We get it printed at Warren’s Waterless Waterless Printing, thanks to our friends over at Pure Green Magazine, who suggested it. We like that it’s printed locally, so that we can see the paper, process, and proofs, plus they are environmentally responsible. All that AND they are the same price as others quoted (in Toronto).
Above we discuss the proofs, which are unfortunately on coated paper, which makes it tricky to tell exactly how it will be on our paper stock. This is unfortunately industry standard and the paper manufacturer has no ambition to offer an uncoated proofing paper.
The aluminum plates (our book had about 9). The plates are etched directly from the computer, so there are actually images and type all over the green, but because the ink hasn’t touched it yet you cannot see it. Where you see the black writing is where Dave, the production manager, put a felt tip marker to it.
After approving the cover, they ran it. On the left is the black plate. On the right is the stack of covers.
The press, plus the black and blue plate. Each of the three colours and black have their own plate.
Running some recycled paper through to prime the press.
Removing a page from the press.
Then the technician places it on a table where the colour bands along the side get analyzed by a computer (left), then transfers the paper to another table where they can make adjustments to how much ink is distributed along each plate (right).

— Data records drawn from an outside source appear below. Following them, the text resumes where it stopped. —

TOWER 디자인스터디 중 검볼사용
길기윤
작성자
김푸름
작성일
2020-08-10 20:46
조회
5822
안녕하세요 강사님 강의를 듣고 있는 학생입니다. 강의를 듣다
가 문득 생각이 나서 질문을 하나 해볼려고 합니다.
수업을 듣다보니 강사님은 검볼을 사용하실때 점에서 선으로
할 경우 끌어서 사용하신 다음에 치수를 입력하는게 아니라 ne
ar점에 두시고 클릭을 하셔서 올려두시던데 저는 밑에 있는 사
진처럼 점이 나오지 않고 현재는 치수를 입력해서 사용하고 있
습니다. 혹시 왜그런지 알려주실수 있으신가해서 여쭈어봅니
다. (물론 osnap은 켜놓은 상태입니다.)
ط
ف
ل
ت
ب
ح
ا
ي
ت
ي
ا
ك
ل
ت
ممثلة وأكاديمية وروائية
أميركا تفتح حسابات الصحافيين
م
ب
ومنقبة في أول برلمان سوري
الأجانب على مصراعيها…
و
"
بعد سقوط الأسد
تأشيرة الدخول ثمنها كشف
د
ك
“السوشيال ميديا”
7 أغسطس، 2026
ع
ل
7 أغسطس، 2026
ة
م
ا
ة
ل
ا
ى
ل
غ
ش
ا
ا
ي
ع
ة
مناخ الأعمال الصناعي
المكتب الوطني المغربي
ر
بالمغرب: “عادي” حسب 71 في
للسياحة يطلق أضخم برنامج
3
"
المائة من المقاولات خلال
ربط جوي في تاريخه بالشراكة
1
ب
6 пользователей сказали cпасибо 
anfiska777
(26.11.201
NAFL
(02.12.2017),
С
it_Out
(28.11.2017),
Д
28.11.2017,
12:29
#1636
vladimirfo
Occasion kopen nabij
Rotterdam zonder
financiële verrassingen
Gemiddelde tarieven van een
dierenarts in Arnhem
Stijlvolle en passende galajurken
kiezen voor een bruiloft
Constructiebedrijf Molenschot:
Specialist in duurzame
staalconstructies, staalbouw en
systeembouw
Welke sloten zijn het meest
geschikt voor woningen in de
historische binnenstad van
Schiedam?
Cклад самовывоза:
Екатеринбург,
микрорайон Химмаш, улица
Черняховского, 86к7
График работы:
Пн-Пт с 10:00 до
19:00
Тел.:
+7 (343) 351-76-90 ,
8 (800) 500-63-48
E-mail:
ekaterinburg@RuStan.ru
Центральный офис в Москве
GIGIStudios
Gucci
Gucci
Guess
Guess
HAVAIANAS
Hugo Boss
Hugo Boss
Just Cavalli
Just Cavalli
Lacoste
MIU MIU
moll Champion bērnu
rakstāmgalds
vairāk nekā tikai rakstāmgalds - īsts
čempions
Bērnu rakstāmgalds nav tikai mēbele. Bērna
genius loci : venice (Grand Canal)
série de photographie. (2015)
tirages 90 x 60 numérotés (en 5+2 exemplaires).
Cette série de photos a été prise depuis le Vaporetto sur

This was pretty impressive, as a lot of decisions have to be made here. Of course it’s nice for a client to sign off on all pages, but we weren’t able to hang out until 3am!
The ubiquitous calendar / clock (that isn’t a clock) shop shot.
Thank you to Dave who took the time to show us around!
Mjölk Volume 2 is arriving this afternoon, just in time since we have sold out of Volume 1!